●経済人の感覚で政治を行った立志伝中の人物

 李元大統領は、一連の疑惑に対して有罪なのか無罪なのか。私はコメントする立場にはないが、少し視点を変えて、私が知っている李元大統領の人物像について簡単に述べてみたい。

 李元大統領は日本の大阪生まれで、戦後、韓国に帰国したものの貧しく、アルバイトをしながら高校、大学を卒業した。高麗大学時代は、学生会長を務めて逮捕歴もあったが、朴正熙元大統領に直訴して現代建設に入社。入社当時90人だった従業員を、46歳で会長職を退いたときには10万人を超える企業にまで発展させた。1日に5時間以上寝たことがなく、18時間は働いていたと言われている。

 そういう意味で、李元大統領は立志伝中の人物であるとともに、経済人の感覚で政治を行ってきた人とも言える。
* * *
• 課題内容: 抜粋本文の内容を2文でまとめると、どうなりますか。 以下の記録は、この課題では使いません。
* * *
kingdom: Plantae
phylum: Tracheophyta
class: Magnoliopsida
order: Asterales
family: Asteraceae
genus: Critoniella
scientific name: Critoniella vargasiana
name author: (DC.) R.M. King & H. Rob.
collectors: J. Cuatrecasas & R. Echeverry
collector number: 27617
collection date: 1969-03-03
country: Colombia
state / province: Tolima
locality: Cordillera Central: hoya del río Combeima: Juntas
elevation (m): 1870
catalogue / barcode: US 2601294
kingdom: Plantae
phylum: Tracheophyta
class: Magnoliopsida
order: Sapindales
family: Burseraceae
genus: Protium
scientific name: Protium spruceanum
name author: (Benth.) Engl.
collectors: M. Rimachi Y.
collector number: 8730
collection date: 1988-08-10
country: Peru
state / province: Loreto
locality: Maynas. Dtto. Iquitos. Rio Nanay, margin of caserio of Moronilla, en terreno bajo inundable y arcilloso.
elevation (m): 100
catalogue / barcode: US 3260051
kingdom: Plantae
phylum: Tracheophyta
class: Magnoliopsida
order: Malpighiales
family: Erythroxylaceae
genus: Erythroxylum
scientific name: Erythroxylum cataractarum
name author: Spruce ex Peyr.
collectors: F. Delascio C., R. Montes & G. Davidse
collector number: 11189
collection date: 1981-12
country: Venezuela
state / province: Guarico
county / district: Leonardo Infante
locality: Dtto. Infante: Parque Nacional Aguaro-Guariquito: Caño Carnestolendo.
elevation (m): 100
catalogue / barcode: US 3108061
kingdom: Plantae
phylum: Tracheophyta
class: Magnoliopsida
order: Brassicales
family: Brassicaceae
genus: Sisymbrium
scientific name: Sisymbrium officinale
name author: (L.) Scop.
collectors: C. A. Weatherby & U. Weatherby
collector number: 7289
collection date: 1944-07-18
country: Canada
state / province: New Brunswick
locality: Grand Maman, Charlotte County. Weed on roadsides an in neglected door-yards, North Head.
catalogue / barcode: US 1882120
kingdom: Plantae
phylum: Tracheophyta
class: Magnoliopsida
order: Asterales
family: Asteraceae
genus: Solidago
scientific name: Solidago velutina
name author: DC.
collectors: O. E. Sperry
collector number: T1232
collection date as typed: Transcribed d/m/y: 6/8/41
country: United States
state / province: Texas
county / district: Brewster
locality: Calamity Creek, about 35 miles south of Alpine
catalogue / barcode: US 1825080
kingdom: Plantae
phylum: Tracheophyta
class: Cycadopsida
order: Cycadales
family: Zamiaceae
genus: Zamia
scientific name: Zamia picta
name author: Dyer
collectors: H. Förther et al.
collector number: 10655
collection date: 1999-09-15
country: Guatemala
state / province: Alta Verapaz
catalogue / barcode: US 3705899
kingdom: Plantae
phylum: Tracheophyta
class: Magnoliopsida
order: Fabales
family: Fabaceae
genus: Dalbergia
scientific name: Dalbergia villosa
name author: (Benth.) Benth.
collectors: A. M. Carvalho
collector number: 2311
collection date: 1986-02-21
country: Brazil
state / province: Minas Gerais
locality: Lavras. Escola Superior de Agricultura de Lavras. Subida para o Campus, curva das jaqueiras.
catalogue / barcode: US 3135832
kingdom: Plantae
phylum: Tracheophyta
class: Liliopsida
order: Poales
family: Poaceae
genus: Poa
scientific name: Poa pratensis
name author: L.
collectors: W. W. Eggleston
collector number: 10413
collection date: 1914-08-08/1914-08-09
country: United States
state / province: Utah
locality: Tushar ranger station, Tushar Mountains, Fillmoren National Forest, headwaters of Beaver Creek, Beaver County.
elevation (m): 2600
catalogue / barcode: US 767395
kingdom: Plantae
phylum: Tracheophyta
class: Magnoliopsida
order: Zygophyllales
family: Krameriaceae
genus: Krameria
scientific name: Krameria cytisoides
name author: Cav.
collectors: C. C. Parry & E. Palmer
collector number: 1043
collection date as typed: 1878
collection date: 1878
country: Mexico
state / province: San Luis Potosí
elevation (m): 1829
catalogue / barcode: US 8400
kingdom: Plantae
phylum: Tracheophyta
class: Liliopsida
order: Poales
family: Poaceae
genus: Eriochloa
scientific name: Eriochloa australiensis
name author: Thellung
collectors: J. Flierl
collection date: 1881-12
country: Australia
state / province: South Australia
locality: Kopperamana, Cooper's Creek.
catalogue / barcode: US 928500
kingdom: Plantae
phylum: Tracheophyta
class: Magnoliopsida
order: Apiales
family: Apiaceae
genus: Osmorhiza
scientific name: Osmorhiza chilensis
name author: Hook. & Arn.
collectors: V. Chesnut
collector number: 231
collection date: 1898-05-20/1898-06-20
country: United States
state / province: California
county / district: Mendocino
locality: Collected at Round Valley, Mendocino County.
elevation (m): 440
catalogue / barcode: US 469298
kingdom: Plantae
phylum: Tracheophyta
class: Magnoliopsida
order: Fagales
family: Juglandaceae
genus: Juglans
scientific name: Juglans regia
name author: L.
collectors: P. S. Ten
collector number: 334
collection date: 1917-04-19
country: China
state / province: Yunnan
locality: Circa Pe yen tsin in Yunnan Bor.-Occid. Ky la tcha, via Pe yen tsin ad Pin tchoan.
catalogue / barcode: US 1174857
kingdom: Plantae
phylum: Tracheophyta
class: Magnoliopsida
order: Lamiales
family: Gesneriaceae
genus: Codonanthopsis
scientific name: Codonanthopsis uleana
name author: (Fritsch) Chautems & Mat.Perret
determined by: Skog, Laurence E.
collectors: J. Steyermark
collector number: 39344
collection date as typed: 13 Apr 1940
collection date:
* * *
• 解答例: 大阪生まれの李元大統領は、戦後に韓国へ帰国し、アルバイトをしながら高校と大学を卒業したのち、現代建設に入社して、入社当時90人だった従業員を10万人を超えるまでに発展させた。そうした経歴から、李元大統領は立志伝中の人物であるとともに、経済人の感覚で政治を行ってきた人とも言えると述べられている。